* **TASK PROMPT**
Tally the lines below containing "Rendered" and report only the total.

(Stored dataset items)
######
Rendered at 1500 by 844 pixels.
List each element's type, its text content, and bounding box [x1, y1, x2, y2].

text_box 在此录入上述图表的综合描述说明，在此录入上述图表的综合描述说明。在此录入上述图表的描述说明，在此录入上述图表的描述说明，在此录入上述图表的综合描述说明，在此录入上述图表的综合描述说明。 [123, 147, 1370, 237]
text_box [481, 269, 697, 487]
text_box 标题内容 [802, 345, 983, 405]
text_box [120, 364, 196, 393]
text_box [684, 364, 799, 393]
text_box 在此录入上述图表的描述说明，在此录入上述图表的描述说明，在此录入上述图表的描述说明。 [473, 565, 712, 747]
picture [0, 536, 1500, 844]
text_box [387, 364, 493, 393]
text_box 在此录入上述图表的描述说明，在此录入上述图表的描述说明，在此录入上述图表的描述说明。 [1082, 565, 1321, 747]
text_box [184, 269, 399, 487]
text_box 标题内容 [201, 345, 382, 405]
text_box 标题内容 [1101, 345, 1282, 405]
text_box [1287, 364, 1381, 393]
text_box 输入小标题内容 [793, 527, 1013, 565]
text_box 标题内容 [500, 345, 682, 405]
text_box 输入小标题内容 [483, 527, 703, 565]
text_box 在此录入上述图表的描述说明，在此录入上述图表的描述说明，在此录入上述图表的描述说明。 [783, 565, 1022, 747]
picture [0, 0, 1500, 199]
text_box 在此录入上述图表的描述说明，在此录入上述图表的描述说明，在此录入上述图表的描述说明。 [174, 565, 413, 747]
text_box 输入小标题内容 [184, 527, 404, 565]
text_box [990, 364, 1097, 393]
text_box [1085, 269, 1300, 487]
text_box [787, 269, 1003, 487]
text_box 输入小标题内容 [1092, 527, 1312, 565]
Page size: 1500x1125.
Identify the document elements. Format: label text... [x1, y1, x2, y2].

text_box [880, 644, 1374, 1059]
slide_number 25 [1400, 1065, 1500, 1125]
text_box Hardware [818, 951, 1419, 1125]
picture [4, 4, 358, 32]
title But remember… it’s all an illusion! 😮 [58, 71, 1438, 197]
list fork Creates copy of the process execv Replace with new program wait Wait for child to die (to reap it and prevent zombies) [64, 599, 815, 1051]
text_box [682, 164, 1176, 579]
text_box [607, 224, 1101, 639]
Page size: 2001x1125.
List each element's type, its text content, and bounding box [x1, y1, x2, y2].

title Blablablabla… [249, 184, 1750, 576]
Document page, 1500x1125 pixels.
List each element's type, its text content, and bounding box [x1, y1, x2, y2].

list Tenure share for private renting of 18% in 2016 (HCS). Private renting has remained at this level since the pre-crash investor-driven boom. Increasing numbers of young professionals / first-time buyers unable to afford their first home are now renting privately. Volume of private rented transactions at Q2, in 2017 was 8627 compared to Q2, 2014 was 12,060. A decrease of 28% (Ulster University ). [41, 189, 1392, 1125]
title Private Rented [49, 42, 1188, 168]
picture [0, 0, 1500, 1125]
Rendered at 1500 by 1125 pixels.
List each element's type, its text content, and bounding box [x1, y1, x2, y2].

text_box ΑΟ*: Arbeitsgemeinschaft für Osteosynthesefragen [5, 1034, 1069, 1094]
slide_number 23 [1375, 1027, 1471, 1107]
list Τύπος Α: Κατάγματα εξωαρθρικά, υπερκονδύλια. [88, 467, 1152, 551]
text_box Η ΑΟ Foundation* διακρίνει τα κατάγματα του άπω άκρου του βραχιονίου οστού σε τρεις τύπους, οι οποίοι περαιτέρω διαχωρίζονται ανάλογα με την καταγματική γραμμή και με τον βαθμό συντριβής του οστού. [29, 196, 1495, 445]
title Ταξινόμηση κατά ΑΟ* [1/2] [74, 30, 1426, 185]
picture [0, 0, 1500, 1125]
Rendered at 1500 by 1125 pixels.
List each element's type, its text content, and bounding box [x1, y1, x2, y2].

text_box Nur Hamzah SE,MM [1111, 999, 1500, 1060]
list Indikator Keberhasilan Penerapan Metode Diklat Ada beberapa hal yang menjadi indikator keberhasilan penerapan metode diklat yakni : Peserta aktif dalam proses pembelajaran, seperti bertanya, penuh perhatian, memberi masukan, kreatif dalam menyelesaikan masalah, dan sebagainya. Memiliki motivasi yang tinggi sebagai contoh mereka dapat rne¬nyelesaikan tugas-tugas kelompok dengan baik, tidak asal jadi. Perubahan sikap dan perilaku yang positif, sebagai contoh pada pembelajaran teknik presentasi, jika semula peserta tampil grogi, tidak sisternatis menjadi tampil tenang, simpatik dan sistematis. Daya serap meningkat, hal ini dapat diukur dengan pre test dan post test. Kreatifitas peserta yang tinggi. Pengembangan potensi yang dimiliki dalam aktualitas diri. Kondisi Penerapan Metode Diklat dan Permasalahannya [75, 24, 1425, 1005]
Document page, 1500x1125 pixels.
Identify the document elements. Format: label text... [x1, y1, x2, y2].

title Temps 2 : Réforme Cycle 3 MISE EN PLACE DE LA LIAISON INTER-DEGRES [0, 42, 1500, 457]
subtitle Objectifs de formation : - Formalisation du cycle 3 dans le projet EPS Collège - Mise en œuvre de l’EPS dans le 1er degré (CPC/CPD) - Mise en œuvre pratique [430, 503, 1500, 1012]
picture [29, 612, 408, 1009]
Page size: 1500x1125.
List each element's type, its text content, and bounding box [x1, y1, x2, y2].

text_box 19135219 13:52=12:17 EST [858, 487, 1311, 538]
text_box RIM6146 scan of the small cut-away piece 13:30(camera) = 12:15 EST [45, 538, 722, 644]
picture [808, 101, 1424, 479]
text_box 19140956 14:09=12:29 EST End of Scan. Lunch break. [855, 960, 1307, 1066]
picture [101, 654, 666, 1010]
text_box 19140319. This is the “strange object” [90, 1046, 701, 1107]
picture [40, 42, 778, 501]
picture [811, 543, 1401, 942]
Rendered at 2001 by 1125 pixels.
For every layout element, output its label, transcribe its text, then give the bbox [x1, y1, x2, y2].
######
* **OUTPUT OF THE TASK**
4